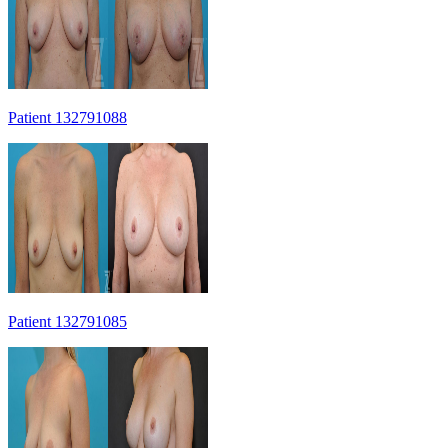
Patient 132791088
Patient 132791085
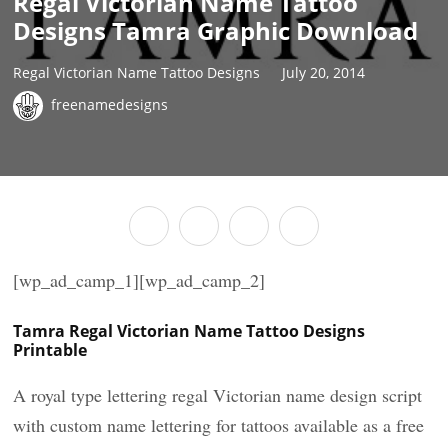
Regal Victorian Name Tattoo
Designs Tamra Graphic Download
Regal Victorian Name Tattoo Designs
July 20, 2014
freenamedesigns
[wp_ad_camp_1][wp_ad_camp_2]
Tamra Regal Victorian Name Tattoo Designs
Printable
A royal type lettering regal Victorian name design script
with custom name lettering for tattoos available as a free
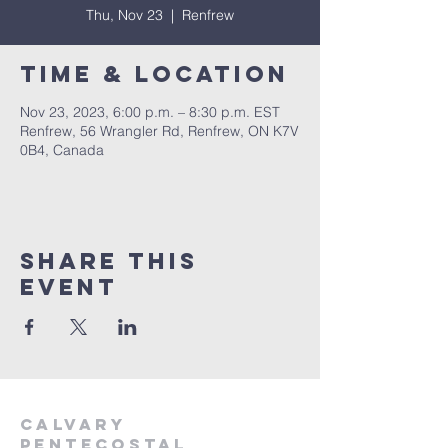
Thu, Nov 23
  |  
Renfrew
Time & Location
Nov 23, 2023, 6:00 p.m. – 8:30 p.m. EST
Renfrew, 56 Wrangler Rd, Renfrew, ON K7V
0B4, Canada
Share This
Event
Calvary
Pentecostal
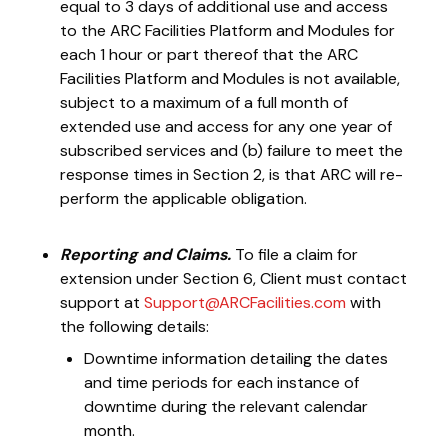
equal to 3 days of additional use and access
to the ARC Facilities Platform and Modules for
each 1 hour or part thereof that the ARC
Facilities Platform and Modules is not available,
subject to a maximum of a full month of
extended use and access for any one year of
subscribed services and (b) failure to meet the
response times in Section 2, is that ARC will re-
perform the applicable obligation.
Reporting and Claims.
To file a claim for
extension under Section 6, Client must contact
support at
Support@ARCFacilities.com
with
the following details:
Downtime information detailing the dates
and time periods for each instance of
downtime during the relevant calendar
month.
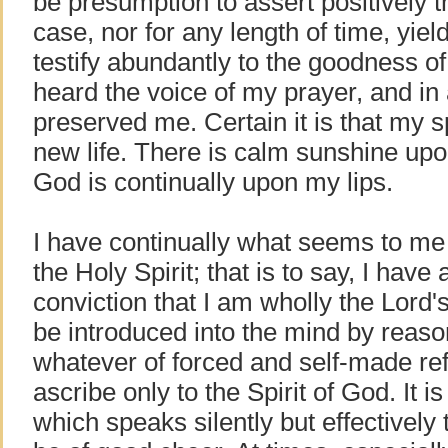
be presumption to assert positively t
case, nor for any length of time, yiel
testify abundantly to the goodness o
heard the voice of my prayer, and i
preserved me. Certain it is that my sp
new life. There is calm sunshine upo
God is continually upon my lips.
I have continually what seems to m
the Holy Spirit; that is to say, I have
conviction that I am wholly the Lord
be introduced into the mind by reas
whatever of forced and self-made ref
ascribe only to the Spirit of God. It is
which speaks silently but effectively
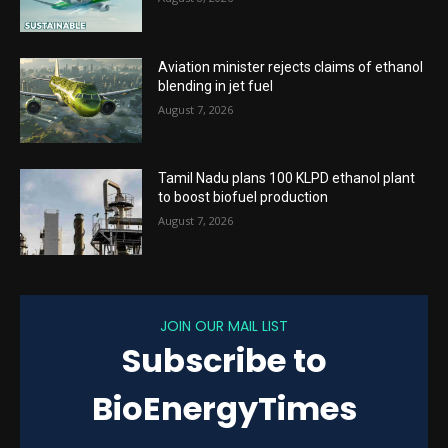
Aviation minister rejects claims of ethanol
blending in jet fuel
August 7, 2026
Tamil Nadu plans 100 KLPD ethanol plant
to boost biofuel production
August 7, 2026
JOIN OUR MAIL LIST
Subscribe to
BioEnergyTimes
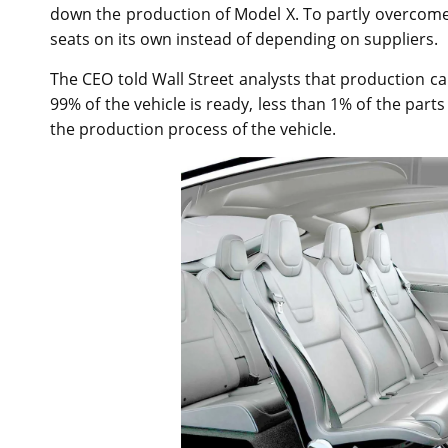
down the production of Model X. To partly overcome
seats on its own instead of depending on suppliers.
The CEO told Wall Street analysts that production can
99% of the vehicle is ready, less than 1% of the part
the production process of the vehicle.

□ □ □ □ □

Take every line in the preceding listing that contains "with" and copy it.

Your response
with custom name lettering for tattoos available as a free
with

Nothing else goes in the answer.